26:06 Bob Summerwill: Yeah, no, I mean that's just wonderful. And you can't do these things without this technology. So many of our institutions and processes and flows, they are just sort of opaque by design. By definition, they are some proprietary software that's getting run by somebody with a server admin and everyone is just a user. We've gone to a point where like nobody even wants to run software. I mean, I guess this was a challenge on the Mist side as well is nobody even wanted to run anything on their machine. You saw the growth of cloud. It's like, yeah, nobody wants to have a computer, nobody wants to have a server.

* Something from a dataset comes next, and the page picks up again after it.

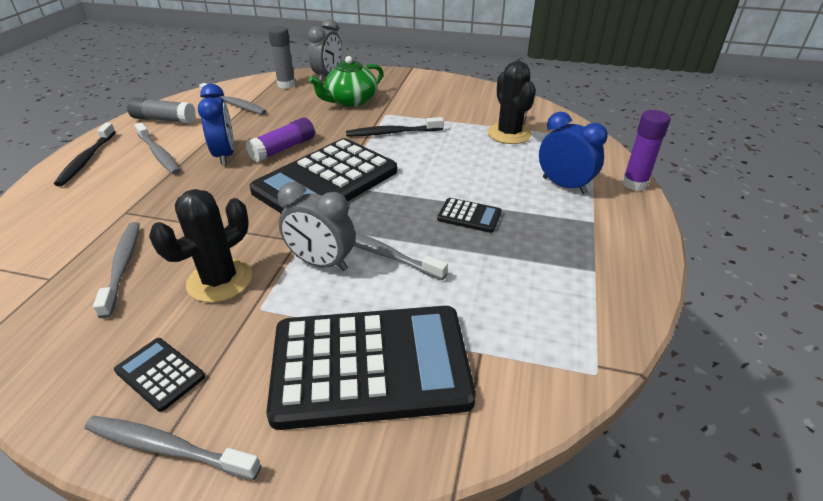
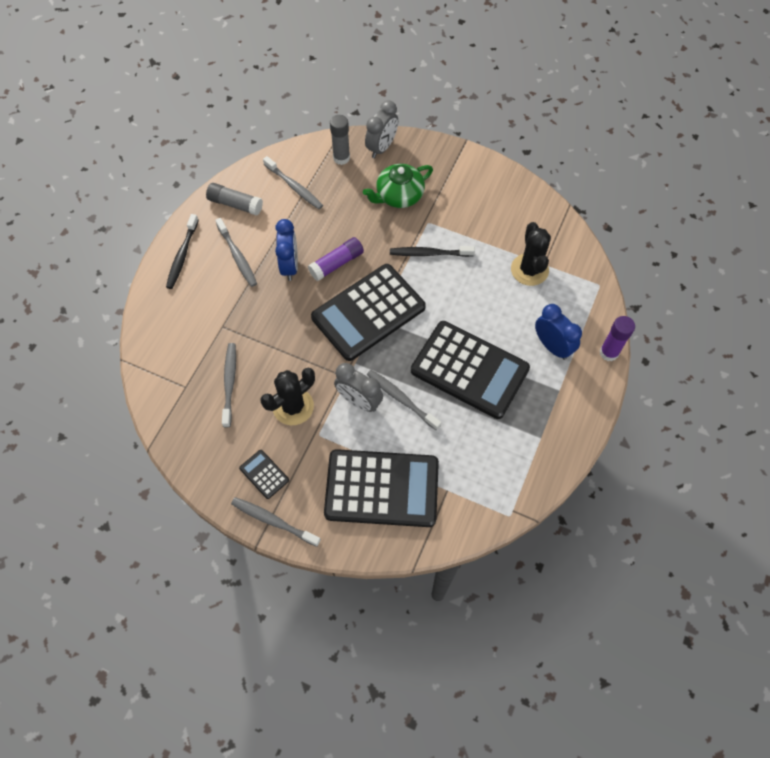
camera: 10 degrees right, 25 degrees up
black calculator [437,198,502,233] -> black calculator [411,321,530,419], size x2.43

But I think a lot of that is a convenience and a weight thing. And if you are getting new capabilities that are unavailable elsewhere, that's compelling. The UX and experience on apps, they have to be better than what they're doing or give you a new capability. And I kind of think, why somewhere like Argentina you do have so much use is the status quo is bad.
27:36 Alex van de Sande: Yeah, I think there's so much still to do, right. I think one of the things talking with other apps, I heard a lot of them saying, look, the market isn't where it used to be a few years ago, but right now we have more users than we had before, right. Even during the top of the last bubble, we have more users actually using and doing stuff than we had before. And I think that is already fantastic. There's still so much work to do. A few years ago I happened to be, somehow I was in a meeting with the mayor of my city and like one of the people there were like, okay, tell me, how can you use crypto right now to help the city? Can you help? How can you help it? And I was sort of like, you can do those theoretical things. And he's like, no, tell me, what are they doing that we can do right now? I was like, actually, I didn't have an answer, right. And I started looking for NGOs. I found some great NGOs using crypto. But my point is that I think we still have like long ways to go in that sense.
Long Timelines and Wrap-Up
28:52 Bob Summerwill: My wife says I'm always too optimistic, that my timelines are completely unrealistic. I repeatedly think, in about five years it'll all be solved and everything will be there. But yeah, I think it's a long term thing. But we are seeing big progress. I would say I'm kind of still excited.
29:17 Alex van de Sande: Oh, there's this famous quote that says that we overestimate the amount of change that happens in a few years, but we underestimate the amount of change that happens in 10 years and a decade. So I think I am still optimistic and I will probably die an optimistic man.
(Bob - so it looks like this is a Bill Gates quote)
29:41 Bob Summerwill: Absolutely. Well, thanks so much. We've got to wrap up. Great talking to you and where can people find you?
29:48 Alex van de Sande: So I'm AVSA in most networks. I don't use Twitter anymore a lot anymore. But you can probably find me also on avsa.eth.xyz on Bluesky and just ping me a message there.
30:04 Bob Summerwill: Okay, thanks so much. Bye bye.